_WORK ORDER_
A verbatim copy of the listing is needed; pictures are to be left out.

DATA BLOCK START

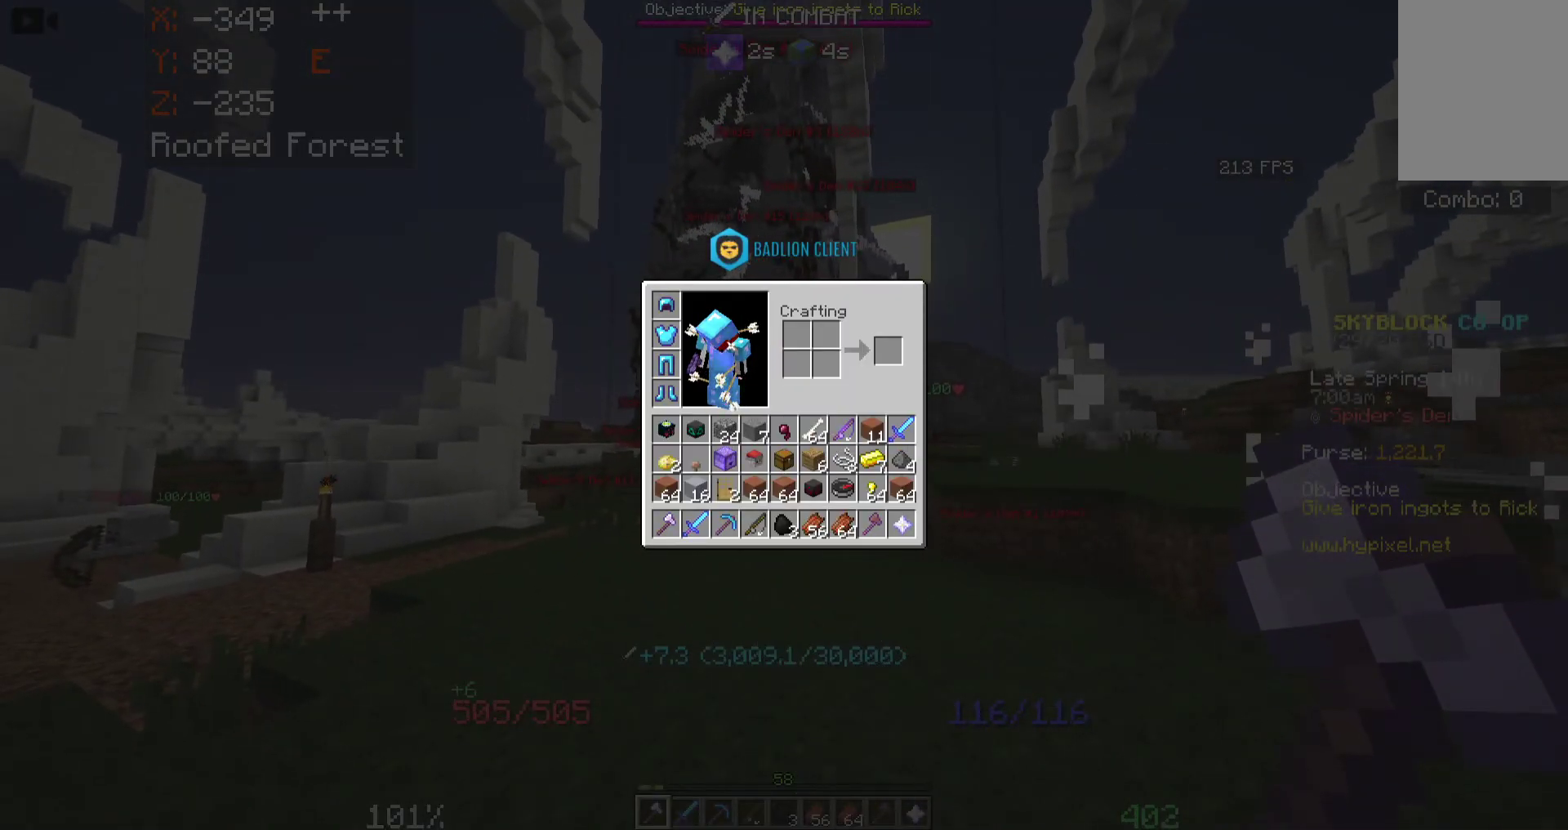
{"keys": [], "mouse": [], "events": []}
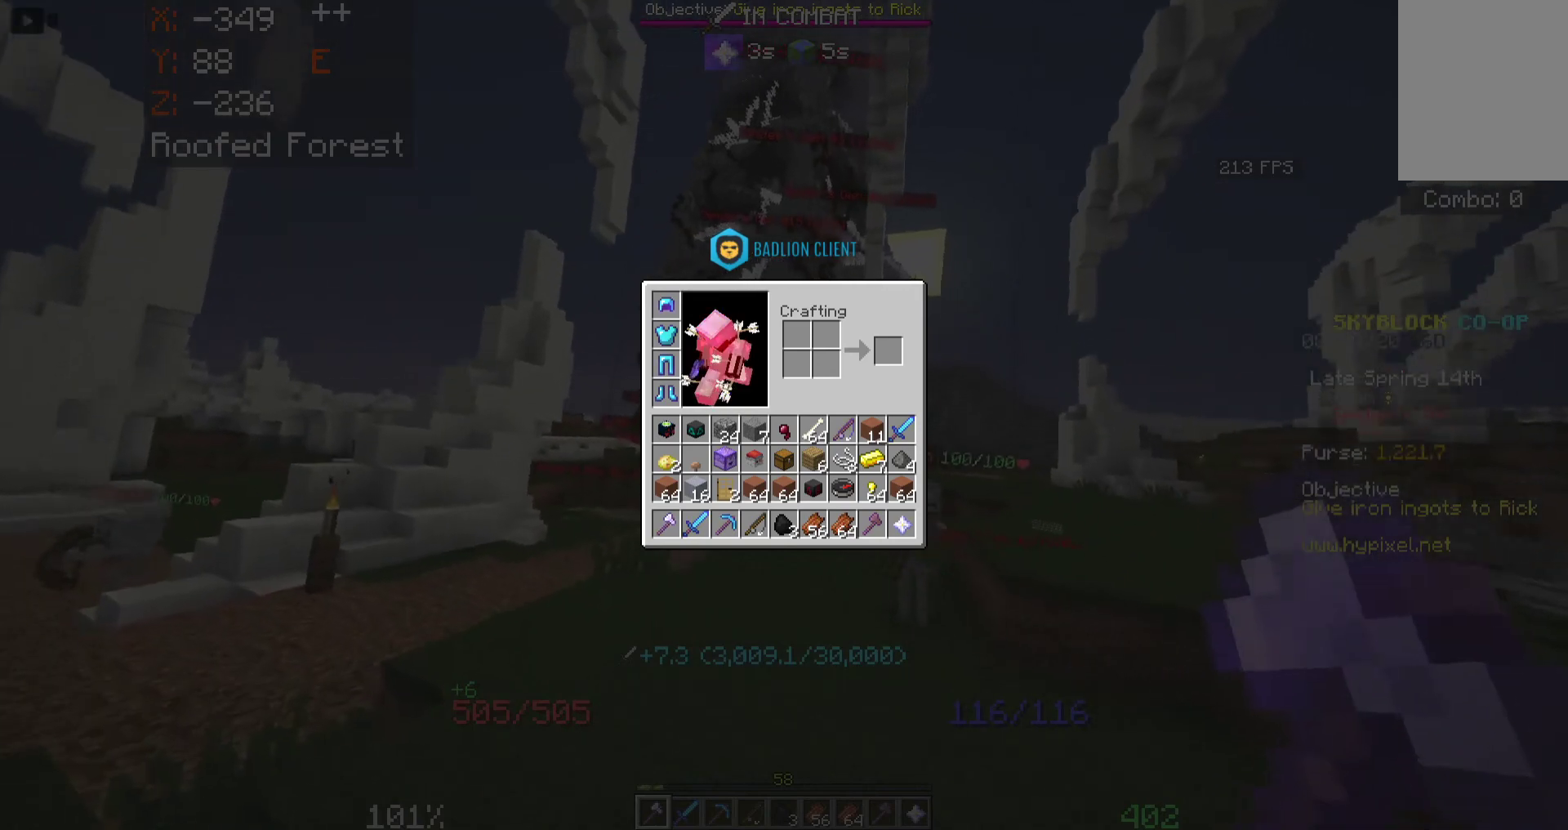
{"keys": [], "mouse": [], "events": []}
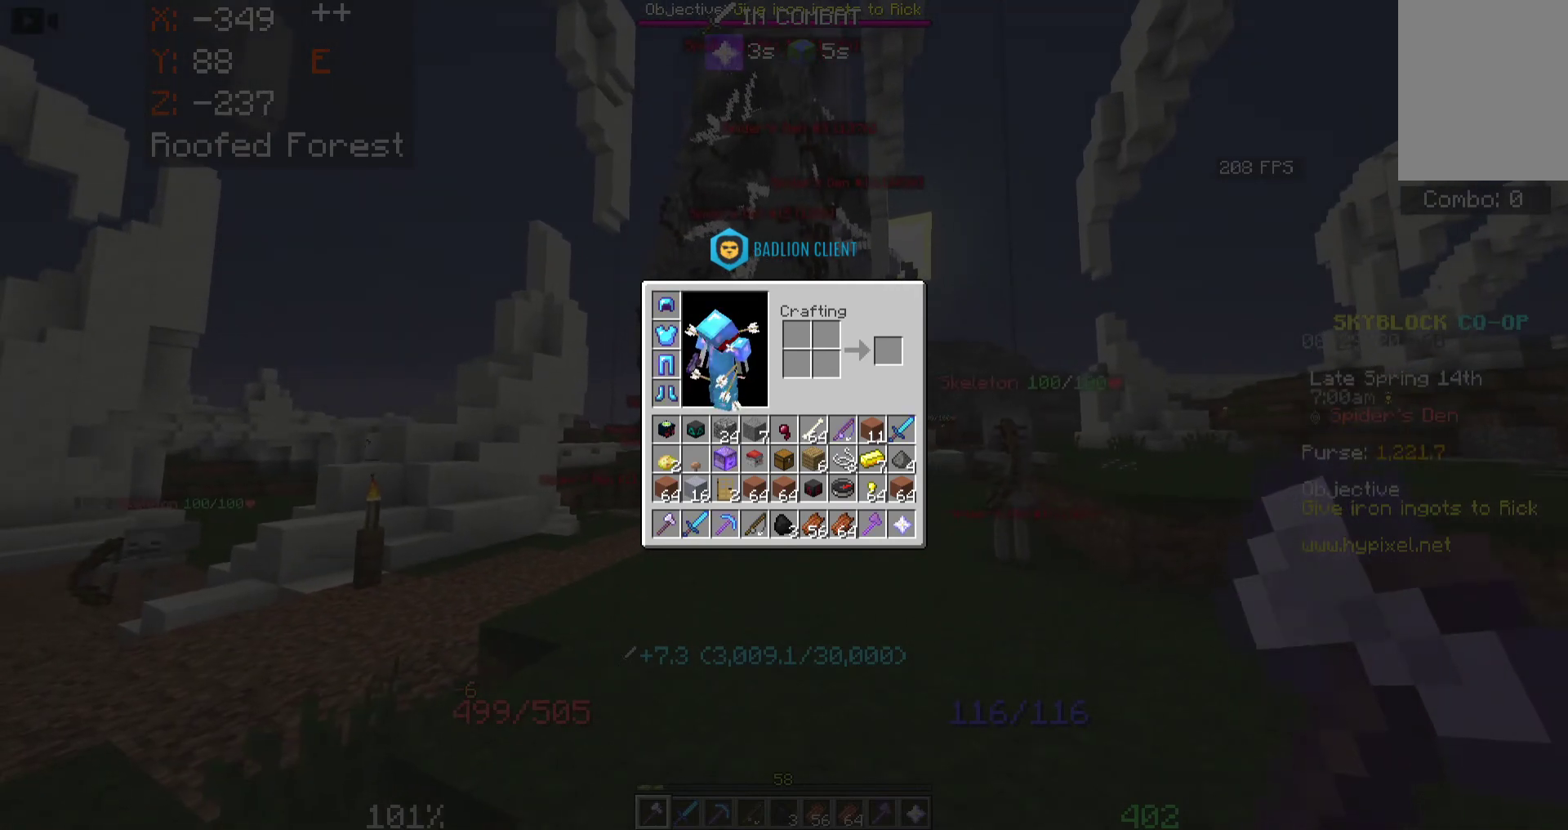
{"keys": [], "mouse": [], "events": []}
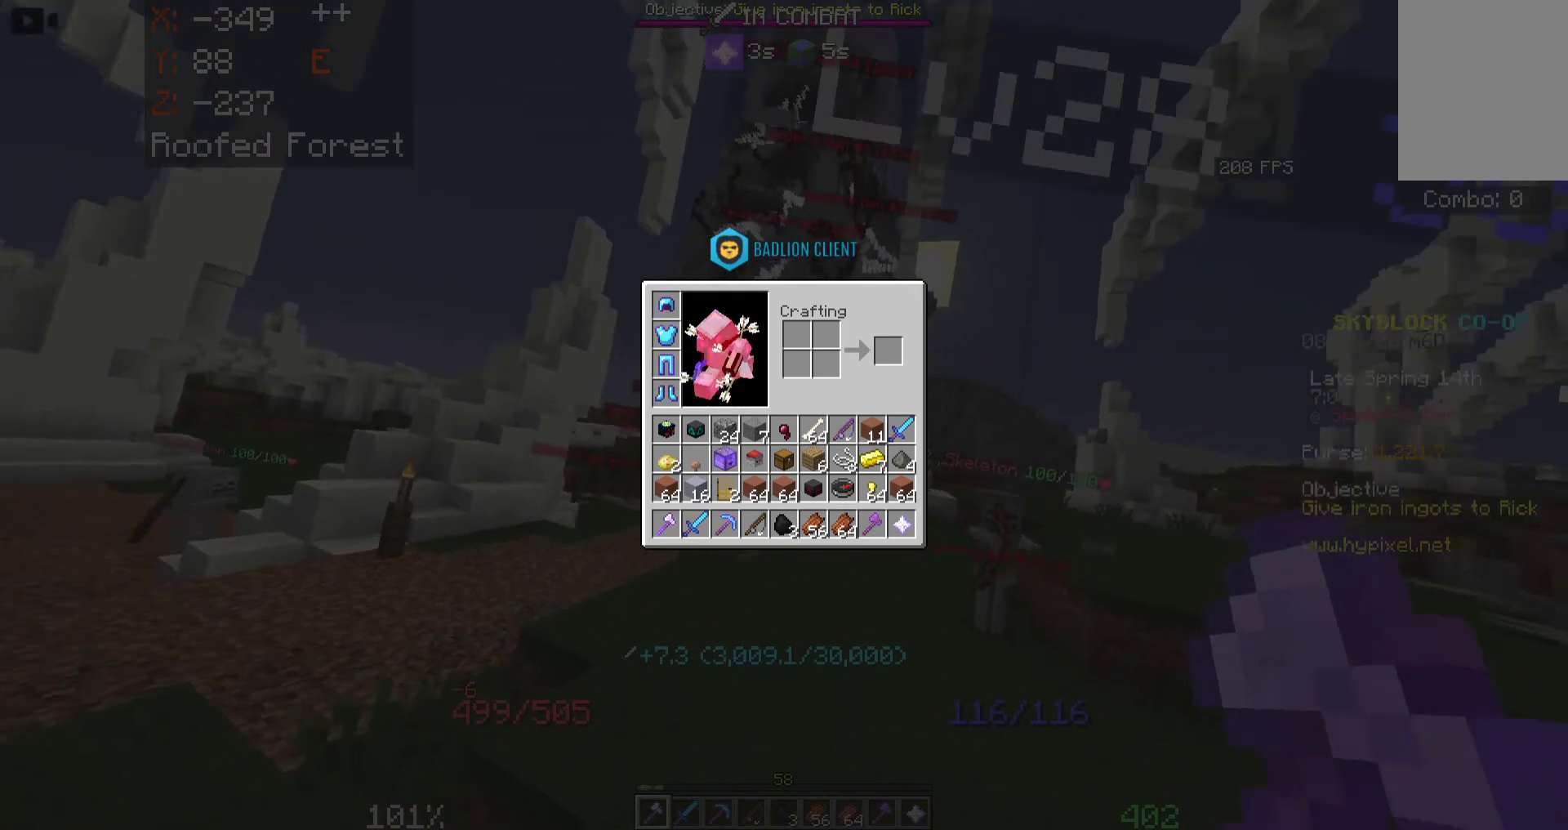
{"keys": [], "mouse": [], "events": []}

DATA BLOCK END

_PROBLEM SOLUTION_
{"keys": [], "mouse": [], "events": []}
{"keys": [], "mouse": [], "events": []}
{"keys": [], "mouse": [], "events": []}
{"keys": [], "mouse": [], "events": []}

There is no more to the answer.